New Australian research just published by Proceedings of the Royal Society of London has shown that the bee brain has the ability to estimate energy expenditure while foraging for pollen.
"To make honey, bees must gather more nectar from flowers than the energy spent collecting it, so in order to forage efficiently they need to know how much energy each foraging trip costs them," said Dr Andrew Barron, the author of the study and senior lecturer at Macquarie University.
Bees estimate distance visually, by watching the environment pass them during flight. Barron set out to determine whether bees also use this visual information to estimate their flight costs. His first step was to build two tunnels - one 10 metres long and one 20 metres long - and place feeders at the end of each to attract the bees. He then created an optical illusion to trick the bees into believing that the closest feeder was actually the furthest distance away.
"When bees return from a foraging expedition they let the other bees in the colony know where they have been and how good the nectar was by performing what's known as the waggle dance," Barron said. "The waggle dance performed by the bees in this study indicated that they were fooled by the illusion and believed that the feeder in the 10-metre tunnel was furthest away. Yet they could still tell somehow that they weren't using up as much energy by flying to that feeder - they favoured that one anyway and advised the other bees to do the same."

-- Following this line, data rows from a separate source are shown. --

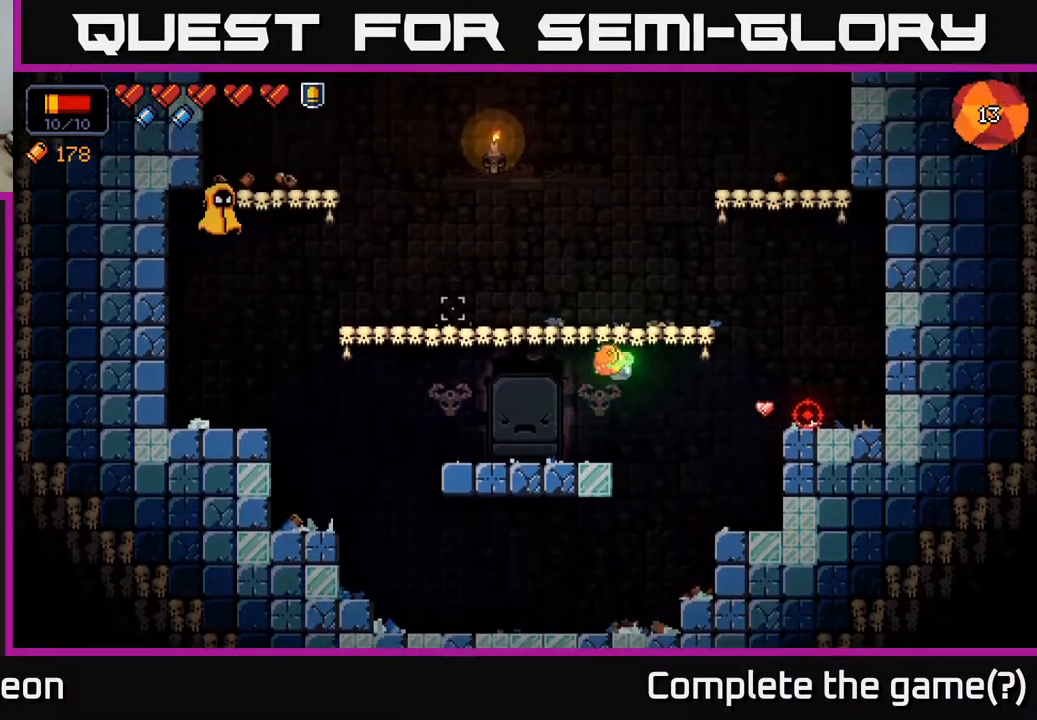
{"buttons": ["R2"], "left_stick": "center", "right_stick": "up-left", "events": [[33, "R2", "down"], [483, "left_stick", "center"]]}
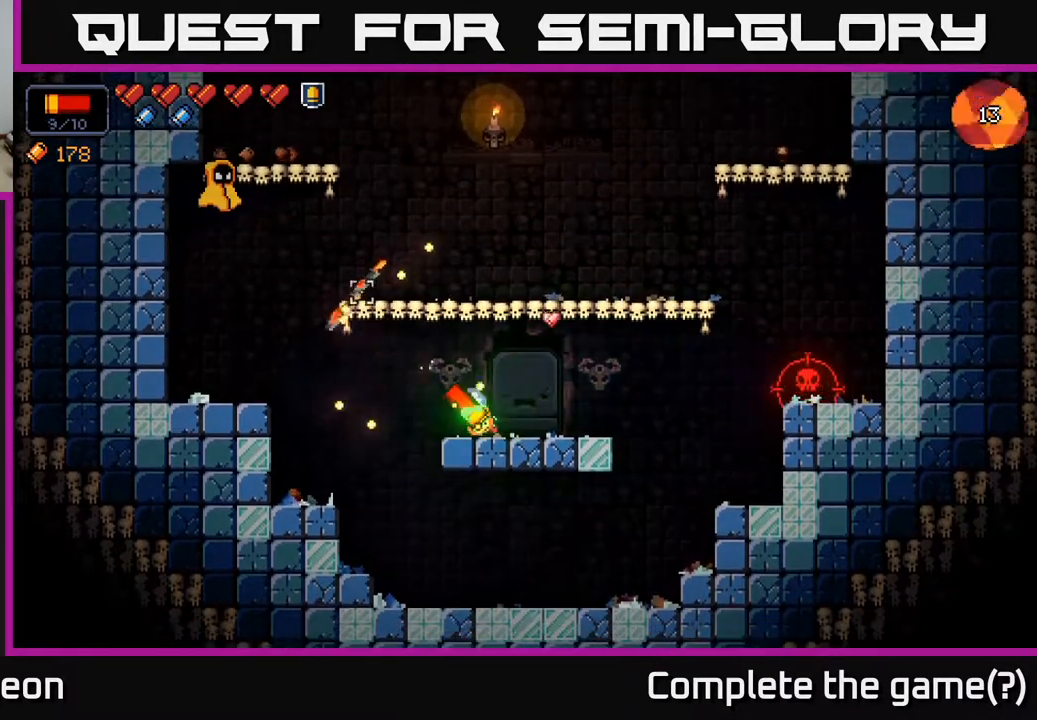
{"buttons": ["R2"], "left_stick": "center", "right_stick": "up-left", "events": []}
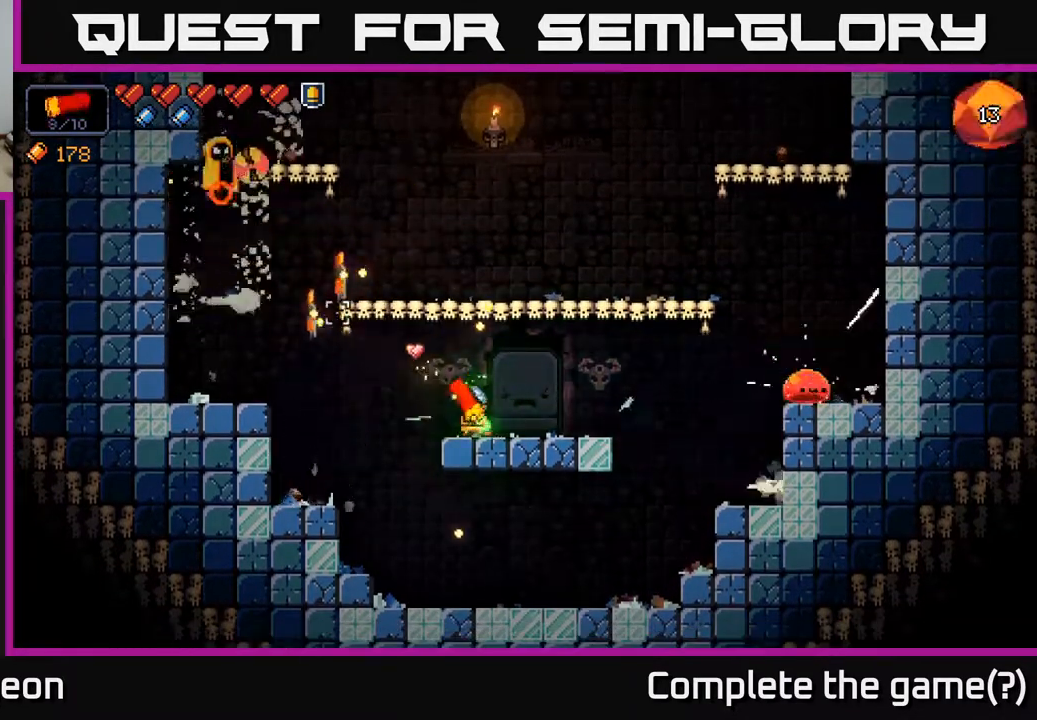
{"buttons": ["R2"], "left_stick": "center", "right_stick": "up-left", "events": []}
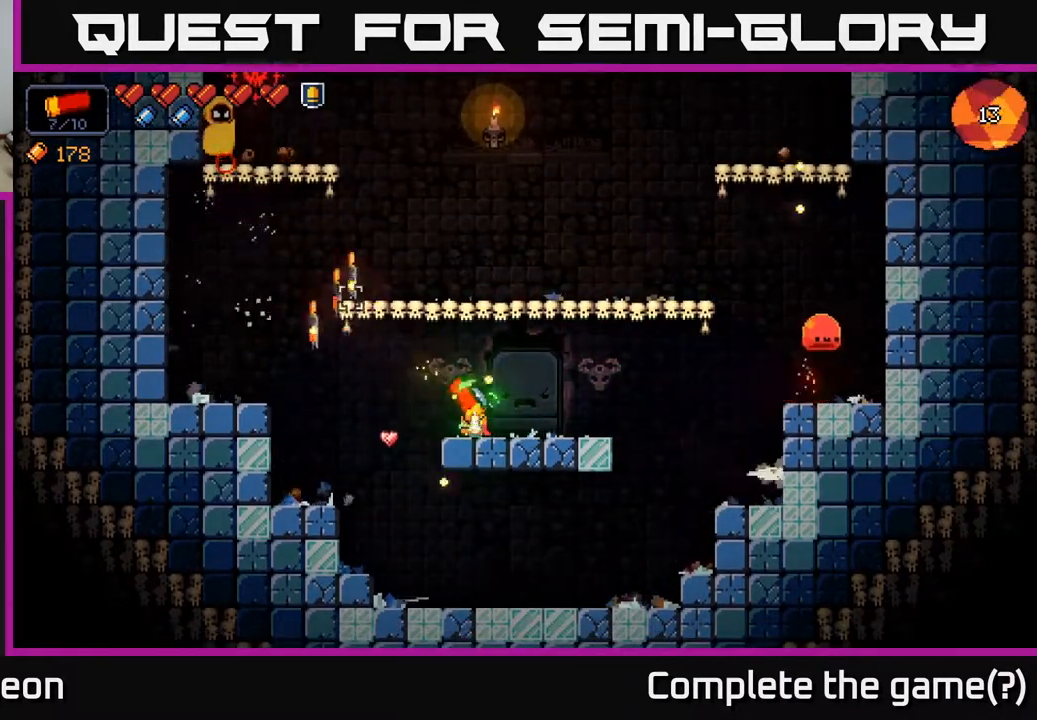
{"buttons": [], "left_stick": "right", "right_stick": "right", "events": [[83, "R2", "up"], [100, "left_stick", "right"], [233, "right_stick", "right"]]}
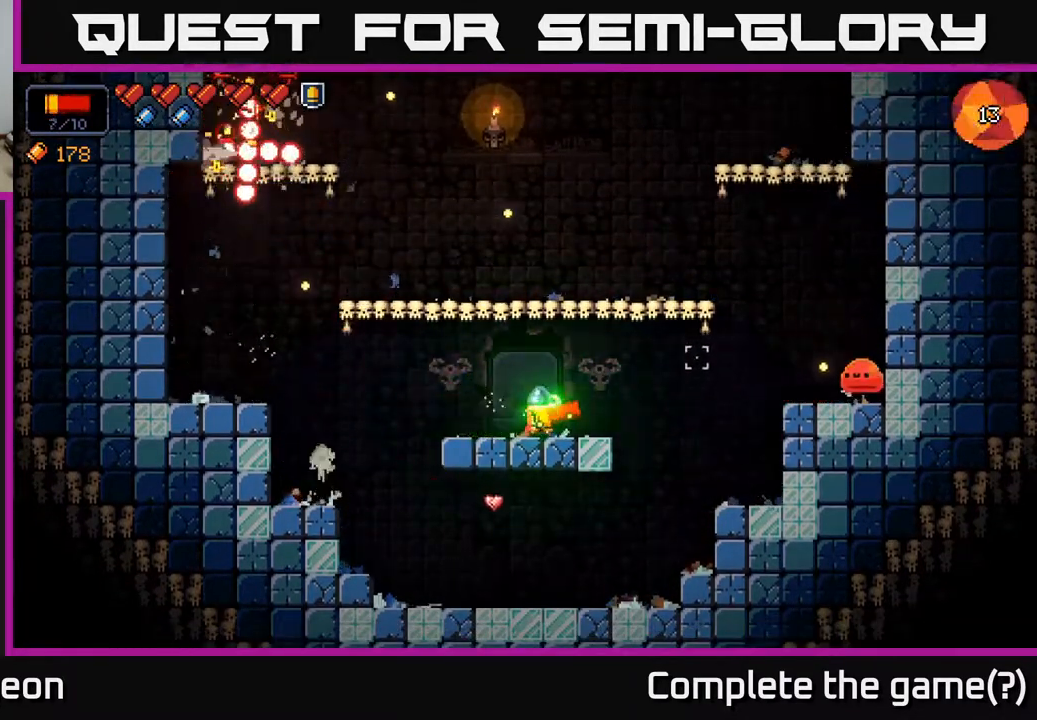
{"buttons": ["R2"], "left_stick": "center", "right_stick": "right", "events": [[33, "R2", "down"], [150, "left_stick", "center"], [400, "left_stick", "right"], [483, "left_stick", "center"]]}
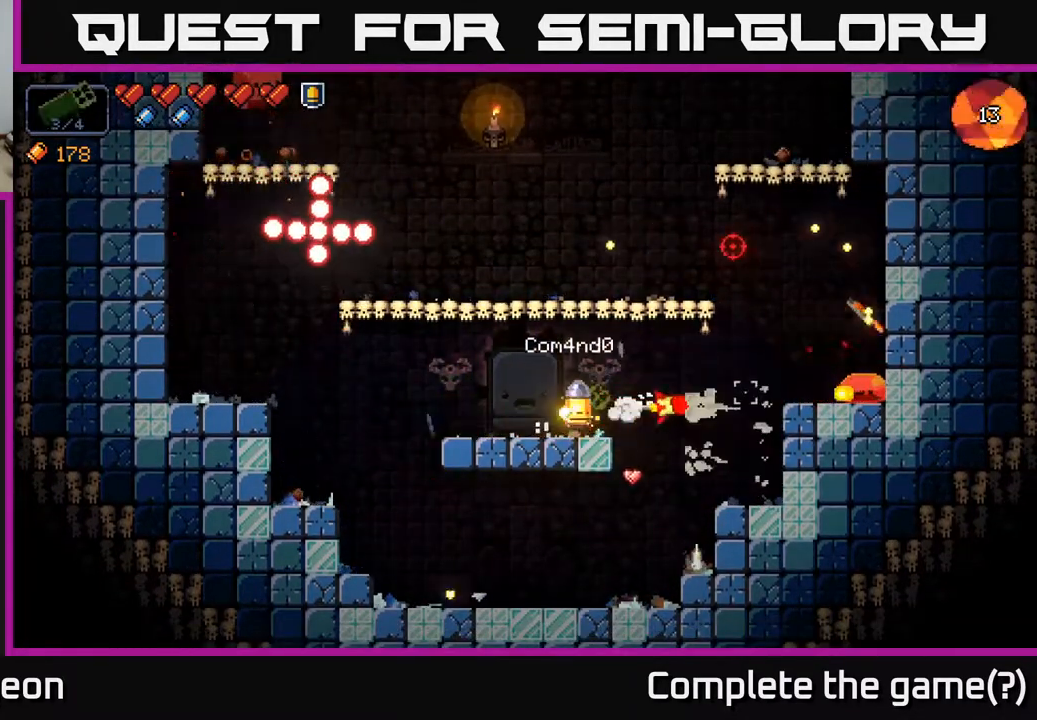
{"buttons": ["A"], "left_stick": "center", "right_stick": "right", "events": [[317, "A", "down"], [383, "R2", "up"]]}
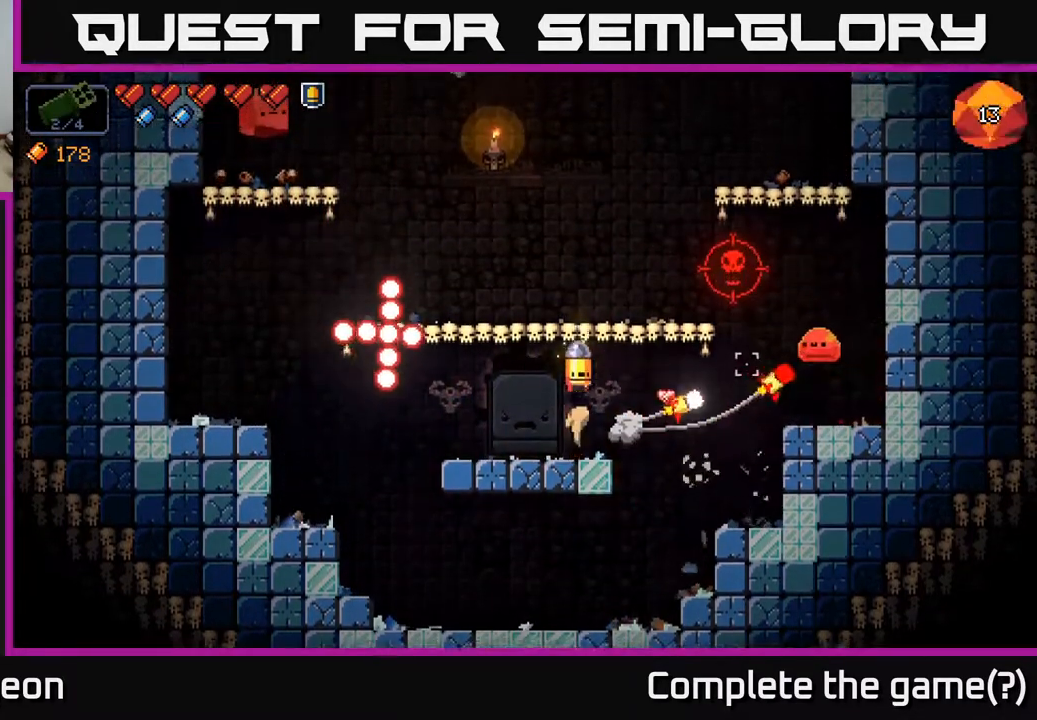
{"buttons": [], "left_stick": "left", "right_stick": "right", "events": [[217, "A", "up"], [250, "R2", "down"], [383, "R2", "up"], [467, "left_stick", "left"]]}
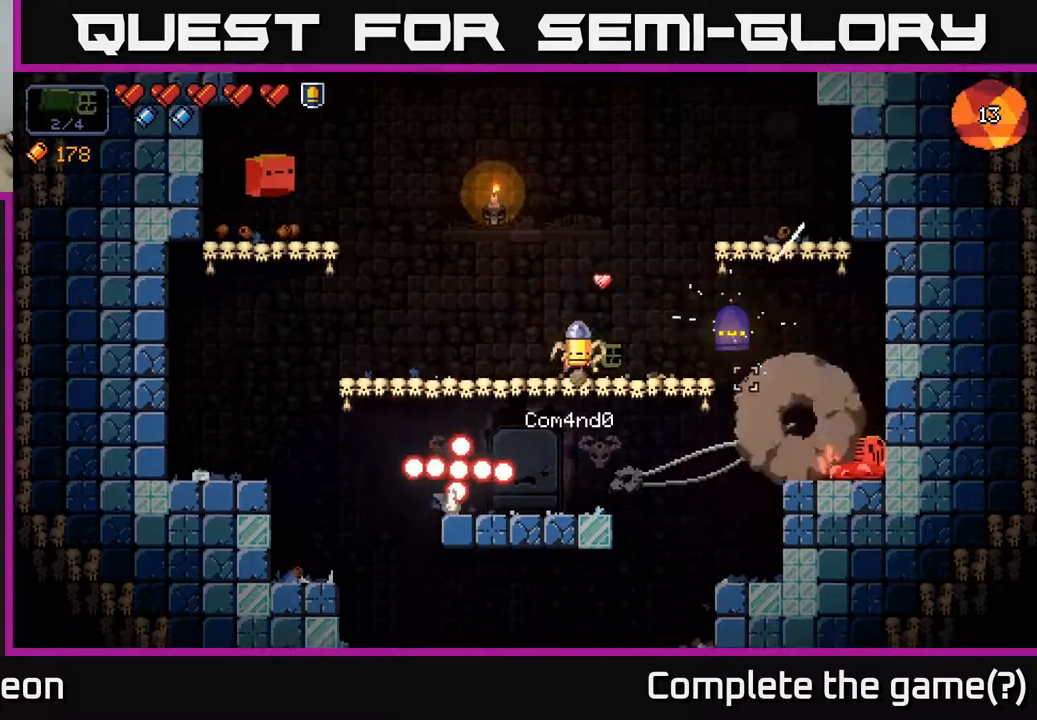
{"buttons": [], "left_stick": "left", "right_stick": "up-left", "events": [[250, "left_stick", "center"], [383, "left_stick", "left"], [483, "right_stick", "up-left"]]}
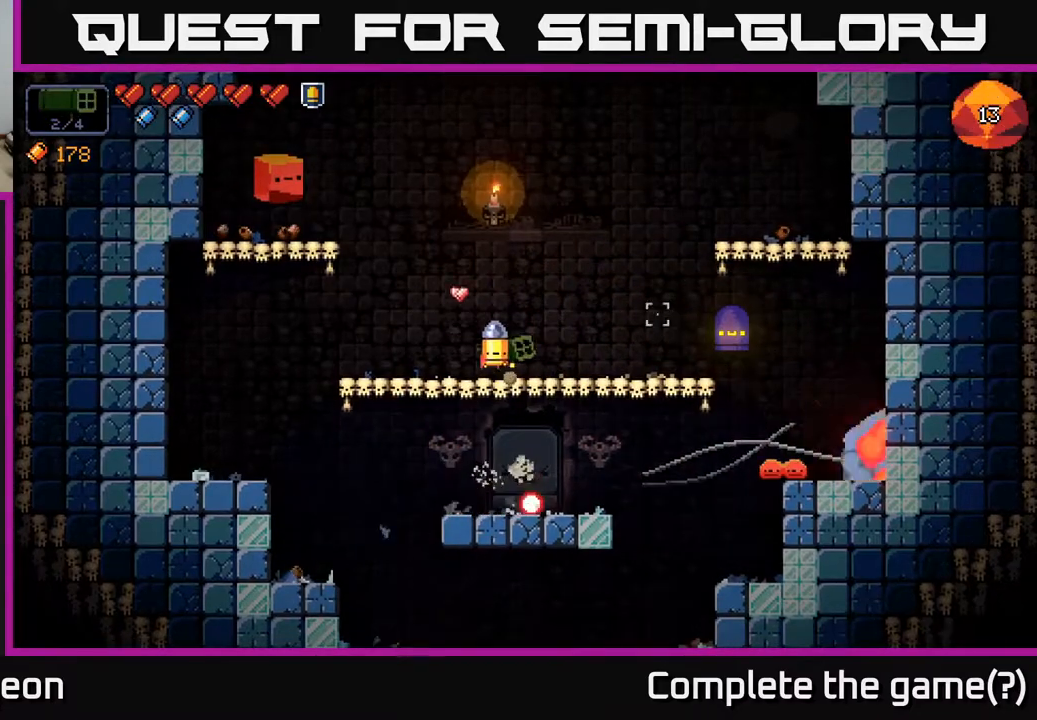
{"buttons": ["R2"], "left_stick": "center", "right_stick": "right", "events": [[50, "R2", "down"], [67, "left_stick", "center"], [183, "R2", "up"], [317, "left_stick", "right"], [317, "right_stick", "right"], [417, "R2", "down"], [450, "left_stick", "center"]]}
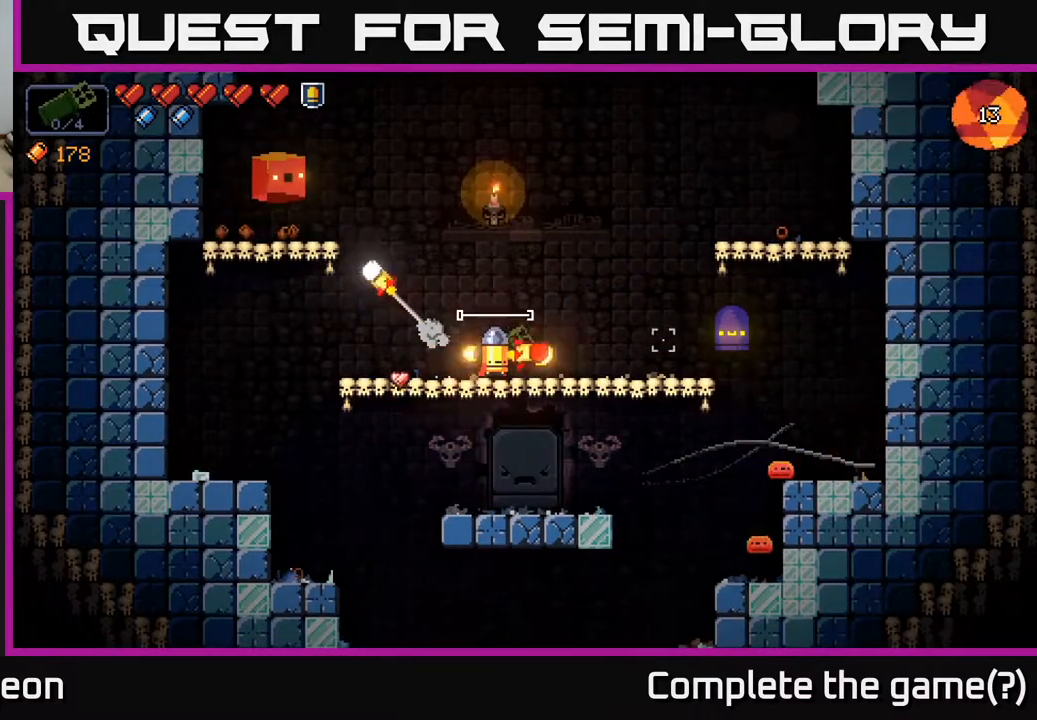
{"buttons": [], "left_stick": "center", "right_stick": "up-left", "events": [[117, "R2", "up"], [333, "right_stick", "up-left"]]}
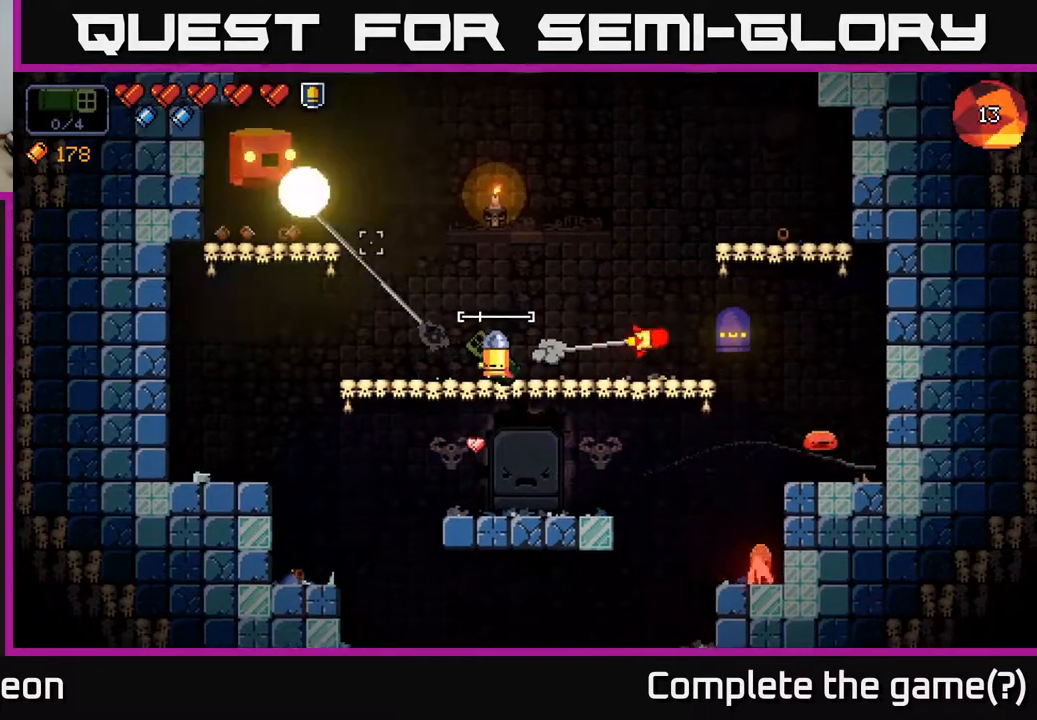
{"buttons": [], "left_stick": "center", "right_stick": "up", "events": [[117, "right_stick", "up"], [267, "right_stick", "up-right"], [433, "right_stick", "up"]]}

The results of the study showed the bees were definitely not using distance to estimate cost, but raised another question - how were they doing it?
"The bee brain has an incredibly simple make-up and yet it appears to possess an onboard calorimeter or stop-watch," Barron said. "Our study showed that bees can separately calculate distance travelled and foraging efficiency and communicate both independently using different elements of their dance language. Such mental agility explains bees' proficiency as nectar harvesters."
Barron said his aim was to work out how the bee brain makes these complex calculations.
"Through their dance behaviour we get a window into bee psychology and perception," he said. "Bees are beautiful little animals with great personalities - and we're only just getting a sense of how smart they really are."